* [Exercise inputs]

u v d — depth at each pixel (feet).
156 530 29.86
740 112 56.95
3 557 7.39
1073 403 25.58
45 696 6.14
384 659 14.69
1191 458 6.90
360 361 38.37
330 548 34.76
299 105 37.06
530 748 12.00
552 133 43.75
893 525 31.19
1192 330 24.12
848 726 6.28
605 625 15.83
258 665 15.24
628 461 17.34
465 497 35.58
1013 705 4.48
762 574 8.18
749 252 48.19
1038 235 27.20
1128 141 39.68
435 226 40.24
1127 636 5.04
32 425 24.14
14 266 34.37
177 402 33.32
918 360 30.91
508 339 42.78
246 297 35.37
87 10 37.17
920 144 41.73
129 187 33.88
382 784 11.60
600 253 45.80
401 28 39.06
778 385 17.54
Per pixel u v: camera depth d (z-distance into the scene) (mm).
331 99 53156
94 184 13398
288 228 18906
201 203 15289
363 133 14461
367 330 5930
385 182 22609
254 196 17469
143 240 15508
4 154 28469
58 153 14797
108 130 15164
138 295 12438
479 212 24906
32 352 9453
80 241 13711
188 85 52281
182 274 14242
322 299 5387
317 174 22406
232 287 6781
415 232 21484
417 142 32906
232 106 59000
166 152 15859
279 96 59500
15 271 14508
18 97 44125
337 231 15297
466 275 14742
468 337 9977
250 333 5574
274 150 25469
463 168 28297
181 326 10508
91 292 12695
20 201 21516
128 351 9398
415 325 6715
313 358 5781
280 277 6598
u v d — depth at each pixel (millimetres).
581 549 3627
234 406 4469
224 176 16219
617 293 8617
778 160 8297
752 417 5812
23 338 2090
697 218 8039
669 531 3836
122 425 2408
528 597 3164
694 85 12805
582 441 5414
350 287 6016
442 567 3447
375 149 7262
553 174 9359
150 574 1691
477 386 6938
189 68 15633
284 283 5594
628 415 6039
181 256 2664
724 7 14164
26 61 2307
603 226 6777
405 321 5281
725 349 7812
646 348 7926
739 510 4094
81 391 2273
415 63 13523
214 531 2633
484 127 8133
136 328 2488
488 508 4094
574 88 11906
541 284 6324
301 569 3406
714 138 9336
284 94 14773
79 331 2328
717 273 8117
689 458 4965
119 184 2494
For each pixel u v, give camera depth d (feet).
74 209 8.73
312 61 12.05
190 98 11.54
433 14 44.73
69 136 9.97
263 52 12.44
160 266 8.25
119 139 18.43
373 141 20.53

* [Work task] How many lines in the records contain the string "camera"? Give the number by itself.

* [Answer box] 2